Description of the task => Copy out the rows from the line containing "Internet constantly" through the line containing "L’harmonie des sphères", word for word, leaving out the pictures.

Exercise materials =>
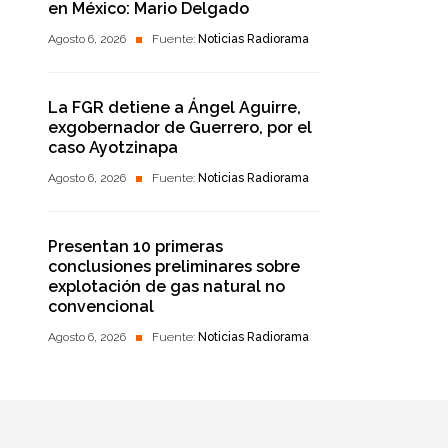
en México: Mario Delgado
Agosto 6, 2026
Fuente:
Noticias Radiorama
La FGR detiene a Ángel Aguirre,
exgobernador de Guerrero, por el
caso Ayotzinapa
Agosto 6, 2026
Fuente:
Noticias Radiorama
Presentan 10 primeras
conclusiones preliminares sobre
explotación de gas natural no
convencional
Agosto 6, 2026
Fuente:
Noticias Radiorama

---

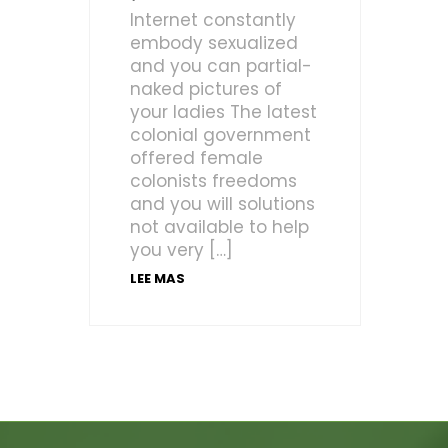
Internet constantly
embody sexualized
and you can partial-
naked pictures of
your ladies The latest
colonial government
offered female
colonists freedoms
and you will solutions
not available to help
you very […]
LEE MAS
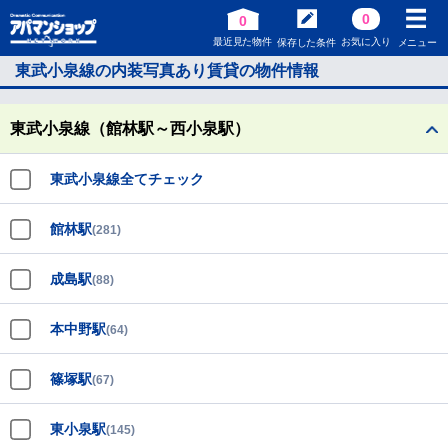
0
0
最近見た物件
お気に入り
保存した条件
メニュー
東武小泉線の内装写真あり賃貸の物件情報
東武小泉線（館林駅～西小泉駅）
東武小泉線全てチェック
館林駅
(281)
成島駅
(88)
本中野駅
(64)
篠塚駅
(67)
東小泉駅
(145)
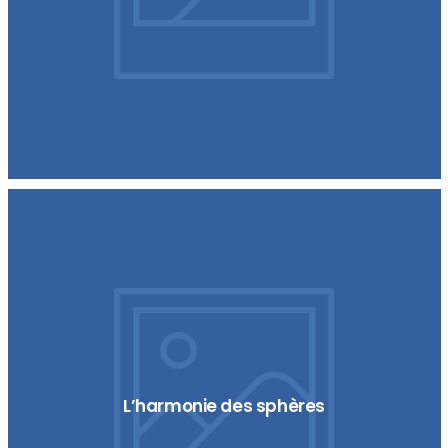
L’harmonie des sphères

Response to the task =>
Internet constantly
embody sexualized
and you can partial-
naked pictures of
your ladies The latest
colonial government
offered female
colonists freedoms
and you will solutions
not available to help
you very […]
LEE MAS
0
0
最近見た物件
お気に入り
保存した条件
メニュー
東武小泉線の内装写真あり賃貸の物件情報
東武小泉線（館林駅～西小泉駅）
東武小泉線全てチェック
館林駅
(281)
成島駅
(88)
本中野駅
(64)
篠塚駅
(67)
東小泉駅
(145)
L’harmonie des sphères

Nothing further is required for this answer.